I know when I was just getting into wine I was pretty intimidated by Bourdeaux.
Of course, when I was just getting into wine I was honestly intimidated by the entire wine section at Binnys (my local jaunt). There’s a ridiculous amount of wines and almost infinite choice. Walking over there for the first time immediately made me extremely nervous. So I just picked a couple and got out of there as soon as I could.
But I remember being especially intimidated by Bourdeaux. Really I never thought I’d have to deal with them at all. I thought they were all out of my price range. And the whole idea of Bourdeaux wines just seemed so snooty to me.
Then I started reading about them. And wow. It’s even more intimidating than I thought. There’s a lot going on. Between the Cru system and the seemingly endless subregions and appelations within the overall region of Bourdeaux it gets pretty involved.
But that intimidation is not to say it isn’t a region worth exploring. It definitely is. And it can be very rewarding.
The thing to keep in mind is that they aren’t all ridiculously expensive. They can certainly get there, but those prices are reserved mostly for the Grand Crus of the very famous Chateaus and the First and Second Growths. The pricing of many other subregions are very reasonable. I’ve found several within St Emilion that are a good value. They tend to focus more on Merlot in that area than those found on the other bank of the river that runs through the Bourdeaux region. The other side focuses more on Cabernet Sauvignon and many wines over there tend to be more expensive. Of course there are some really great values over there as well.
One of tonight’s wines is from St Emilion.
The other is a Loupiac. Basically across the river from where Sauternes are made. It’s like the little brother to Sauternes. Dessert wines for the win! (I almost typed “for the wine” there… hah.)
So let’s get to it eh?
Chateau Haut Brisson – Saint Emilion 2010 – Bourdeaux, France – 13.5% alc – about $28
One thing to look for when you are looking at Bourdeaux bottles is “mis en bouteille au chateau” which means it was bottled by the winery that grew the grapes. It’s similar to other areas that label their wines as Estate Bottled. Generally you can look forward to higher quality, of course it’s not 100% but it helps.
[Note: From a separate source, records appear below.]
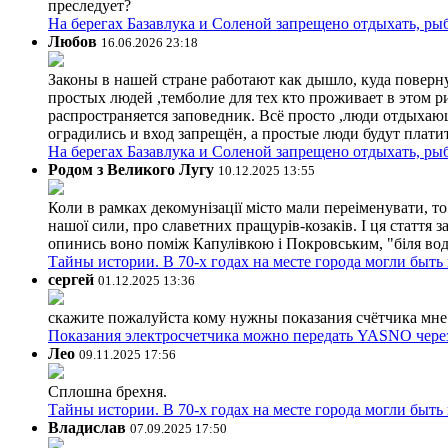
преследует?
На берегах Базавлука и Соленой запрещено отдыхать, рыб
Любов
16.06.2026 23:18
Законы в нашей стране работают как дышло, куда поверн
простых людей ,темболие для тех кто проживает в этом ри
распространяется заповедник. Всё просто ,люди отдыхающ
оградились и вход запрещён, а простые люди будут плати
На берегах Базавлука и Соленой запрещено отдыхать, рыб
Родом з Великого Лугу
10.12.2025 13:55
Коли в рамках декомунізації місто мали переіменувати, то
нашої сили, про славетних пращурів-козаків. І ця стаття з
опинись воно поміж Капулівкою і Покровським, "біля вод
Тайны истории. В 70-х годах на месте города могли быть
сергей
01.12.2025 13:36
скажите пожалуйста кому нужны показания счётчика мне и
Показания электросчетчика можно передать YASNO через
Лео
09.11.2025 17:56
Сплошна брехня.
Тайны истории. В 70-х годах на месте города могли быть
Владислав
07.09.2025 17:50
This wine pours a deep purple/red color. Has the look of somewhere in the medium range in terms of body from how it swirls in the glass.
Smells of deep red fruits with raspberries, cocoa, vanilla, coffee grounds/espresso. I can smell some oak with light alcohol heat. There were random wafts of gingerbread cookies and light pie crust. Those gave way over time to increased levels of cocoa and espresso beans.
Taste was of gobs and gobs of red fruits. Medium acidity. Spices (baking and otherwise) and oak.
Mouthfeel was medium to medium plus. Extremely grippy. Wonderful texture. Almost coating. Silky works as a descriptor.
Finish was long and vibrant with fruit and oak. Vanilla came in and out at times.
This bottle made me (and Kristy) want to keep coming back for more. It was seriously tough to put down. Totally worth the splurge if you see it and you want a seriously good Red Bourdeaux Blend.
Chateau Les Roques – 2009 Loupiac – Bergerac, France – 13.5% alc – about $15
So this guy is a dessert wine. It comes in a 375mL bottle. Which, honestly, is a good thing since a 750mL would be far too much unless you’re having a fairly large dinner party. That said, this isn’t exactly cheap considering you’re getting a half bottle.
So it pours a golden yellow. Looks very thick in the glass.
Smells of sweet fruit, light flowers, nutty undercurrent, light cream. At times a bit of bubblegum. Light rubber.
Taste is extremely rich. Very sweet. Nutty. Marmelade, oranges, pineapple, other tropical fruits, and a tinge of acidity.
Mouthfeel is full bodied and creamy.
Finish is long and lingering. Fruit and nuts.
Day 2 was even more aromatic and flowery. This is one of the first whites I’ve had that could use a little time to open up. Super intense.
This is seriously good stuff if you’re in the market for a dessert wine. They call them that for a reason. Just know that going in. If you don’t like sweet wines this might not be for you, but I think it’s certainly worth a try for anyone. And honestly I don’t think it’s all that expensive when you consider that you’re probably not going to drink glass after glass over one evening. We’ve had this open for 3 or 4 days in the fridge and it’s still holding up (of course we are using our trusty bottle stopper/pourer combination thingys). It’s a good nightcap until it runs its course.
Not sure what the next review(s) will be. We just stocked up pretty hard here so I’ll have to plan out the tastings for the coming weeks. It’s exciting times here lately on the wine front.